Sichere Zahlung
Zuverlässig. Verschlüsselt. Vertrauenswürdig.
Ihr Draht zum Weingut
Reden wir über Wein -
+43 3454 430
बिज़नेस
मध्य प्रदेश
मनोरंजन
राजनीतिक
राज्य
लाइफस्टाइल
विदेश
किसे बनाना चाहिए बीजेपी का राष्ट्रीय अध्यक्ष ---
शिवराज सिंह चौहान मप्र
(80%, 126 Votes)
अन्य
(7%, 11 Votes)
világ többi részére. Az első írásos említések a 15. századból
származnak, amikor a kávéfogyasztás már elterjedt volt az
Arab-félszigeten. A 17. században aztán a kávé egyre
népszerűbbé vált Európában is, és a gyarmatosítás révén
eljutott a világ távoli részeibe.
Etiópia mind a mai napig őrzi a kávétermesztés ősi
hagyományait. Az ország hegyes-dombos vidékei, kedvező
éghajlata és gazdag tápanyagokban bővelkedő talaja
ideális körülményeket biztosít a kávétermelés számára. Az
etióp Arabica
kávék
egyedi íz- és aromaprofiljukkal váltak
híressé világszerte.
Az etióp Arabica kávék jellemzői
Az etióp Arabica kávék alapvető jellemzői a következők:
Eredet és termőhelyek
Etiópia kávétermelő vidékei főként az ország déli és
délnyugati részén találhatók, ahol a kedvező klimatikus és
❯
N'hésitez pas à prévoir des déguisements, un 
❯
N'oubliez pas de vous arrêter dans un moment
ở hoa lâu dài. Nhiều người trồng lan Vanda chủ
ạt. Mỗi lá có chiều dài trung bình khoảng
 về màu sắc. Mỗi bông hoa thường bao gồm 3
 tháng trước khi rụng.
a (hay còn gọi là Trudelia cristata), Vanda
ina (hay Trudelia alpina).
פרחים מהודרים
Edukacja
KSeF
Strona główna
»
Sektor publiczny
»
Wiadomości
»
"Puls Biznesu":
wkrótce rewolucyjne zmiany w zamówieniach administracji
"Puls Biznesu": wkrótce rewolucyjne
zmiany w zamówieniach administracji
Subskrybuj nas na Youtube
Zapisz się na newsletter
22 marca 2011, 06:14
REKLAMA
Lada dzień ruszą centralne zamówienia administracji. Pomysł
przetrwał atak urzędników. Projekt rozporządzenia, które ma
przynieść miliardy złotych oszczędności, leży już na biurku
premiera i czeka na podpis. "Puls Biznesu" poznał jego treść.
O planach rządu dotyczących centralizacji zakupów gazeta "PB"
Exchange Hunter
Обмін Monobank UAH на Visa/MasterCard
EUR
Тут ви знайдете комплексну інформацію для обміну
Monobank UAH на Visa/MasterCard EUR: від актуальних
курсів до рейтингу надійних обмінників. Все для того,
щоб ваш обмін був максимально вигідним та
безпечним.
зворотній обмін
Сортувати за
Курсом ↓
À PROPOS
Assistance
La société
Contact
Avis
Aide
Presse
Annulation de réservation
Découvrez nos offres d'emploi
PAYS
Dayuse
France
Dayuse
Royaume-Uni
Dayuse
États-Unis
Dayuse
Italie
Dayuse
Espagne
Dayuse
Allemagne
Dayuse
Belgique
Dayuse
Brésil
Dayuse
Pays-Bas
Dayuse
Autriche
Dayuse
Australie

==================================================

**Work to complete:**
Lines from the start of the records through the one containing "Az etióp Arabica kávék jellemzői" are what should be retyped, exactly and in full, both ends included.

**Answer section:**
Sichere Zahlung
Zuverlässig. Verschlüsselt. Vertrauenswürdig.
Ihr Draht zum Weingut
Reden wir über Wein -
+43 3454 430
बिज़नेस
मध्य प्रदेश
मनोरंजन
राजनीतिक
राज्य
लाइफस्टाइल
विदेश
किसे बनाना चाहिए बीजेपी का राष्ट्रीय अध्यक्ष ---
शिवराज सिंह चौहान मप्र
(80%, 126 Votes)
अन्य
(7%, 11 Votes)
világ többi részére. Az első írásos említések a 15. századból
származnak, amikor a kávéfogyasztás már elterjedt volt az
Arab-félszigeten. A 17. században aztán a kávé egyre
népszerűbbé vált Európában is, és a gyarmatosítás révén
eljutott a világ távoli részeibe.
Etiópia mind a mai napig őrzi a kávétermesztés ősi
hagyományait. Az ország hegyes-dombos vidékei, kedvező
éghajlata és gazdag tápanyagokban bővelkedő talaja
ideális körülményeket biztosít a kávétermelés számára. Az
etióp Arabica
kávék
egyedi íz- és aromaprofiljukkal váltak
híressé világszerte.
Az etióp Arabica kávék jellemzői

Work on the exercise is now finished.